7 files changed, 65 insertions, 36 deletions

diff --git a/acme/acme/crypto_util.py b/acme/acme/crypto_util.py
index 2b2133475..266f2c0c7 100644
--- a/acme/acme/crypto_util.py
+++ b/acme/acme/crypto_util.py
@@ -63,6 +63,8 @@ class SSLSocket(object):  # pylint: disable=too-few-public-methods
                          server_name)
             return
         new_context = OpenSSL.SSL.Context(self.method)
+        new_context.set_options(OpenSSL.SSL.OP_NO_SSLv2)
+        new_context.set_options(OpenSSL.SSL.OP_NO_SSLv3)
         new_context.use_privatekey(key)
         new_context.use_certificate(cert)
         connection.set_context(new_context)
@@ -86,6 +88,8 @@ class SSLSocket(object):  # pylint: disable=too-few-public-methods
         sock, addr = self.sock.accept()
 
         context = OpenSSL.SSL.Context(self.method)

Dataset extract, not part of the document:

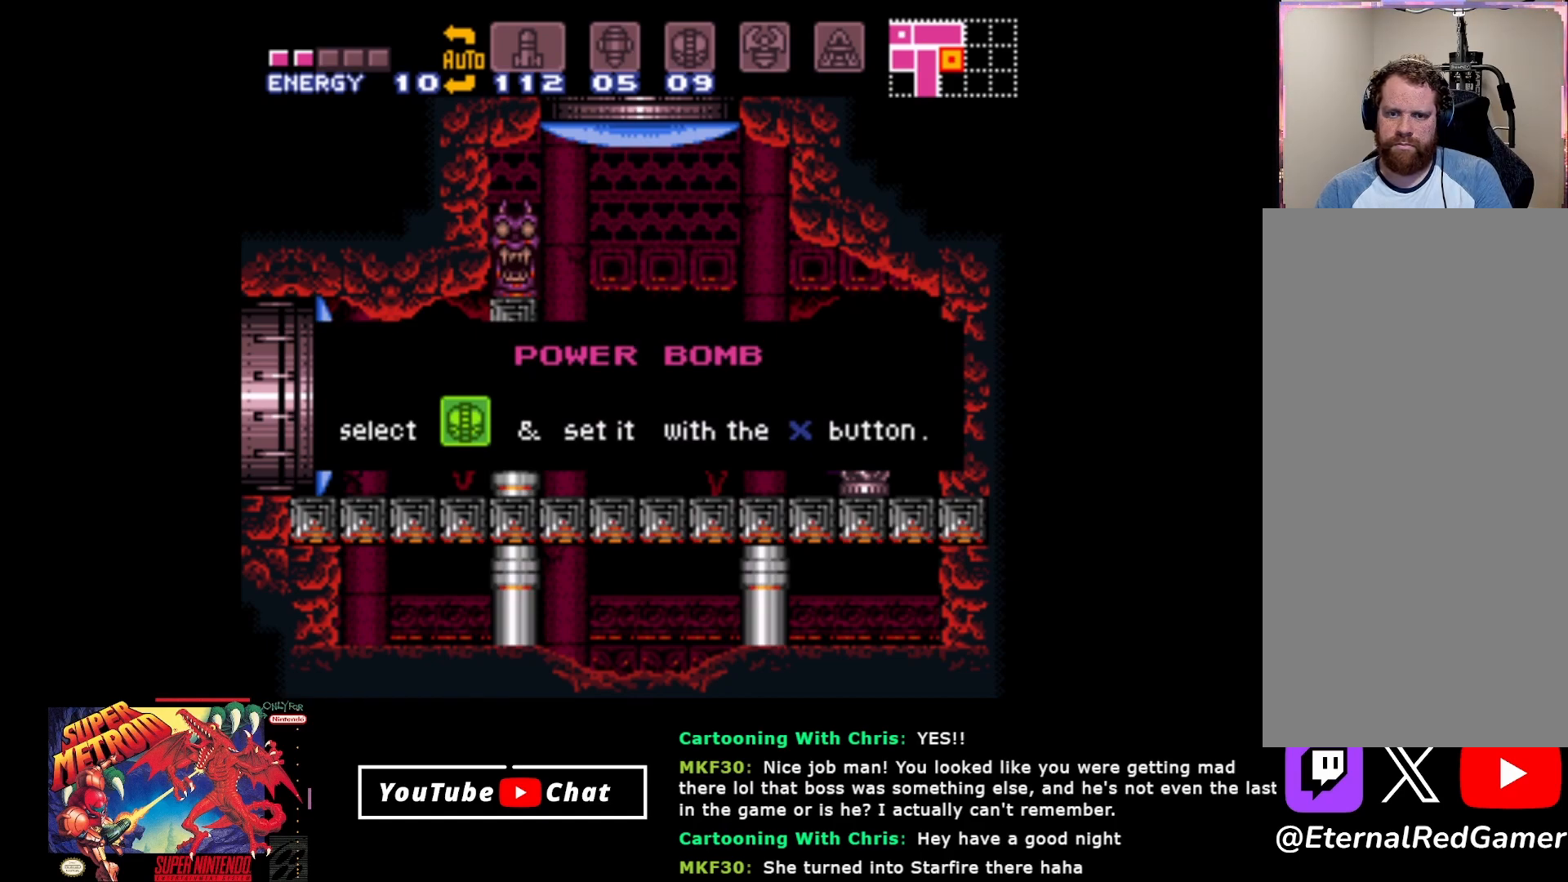
{"buttons": ["R2", "DPAD_LEFT"], "events": []}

+        context.set_options(OpenSSL.SSL.OP_NO_SSLv2)
+        context.set_options(OpenSSL.SSL.OP_NO_SSLv3)
         context.set_tlsext_servername_callback(self._pick_certificate_cb)
 
         ssl_sock = self.FakeConnection(OpenSSL.SSL.Connection(context, sock))
diff --git a/acme/acme/crypto_util_test.py b/acme/acme/crypto_util_test.py
index 75a908d4f..913b50164 100644
--- a/acme/acme/crypto_util_test.py
+++ b/acme/acme/crypto_util_test.py
@@ -19,8 +19,8 @@ class SSLSocketAndProbeSNITest(unittest.TestCase):
     """Tests for acme.crypto_util.SSLSocket/probe_sni."""
 
     def setUp(self):
-        self.cert = test_util.load_comparable_cert('cert.pem')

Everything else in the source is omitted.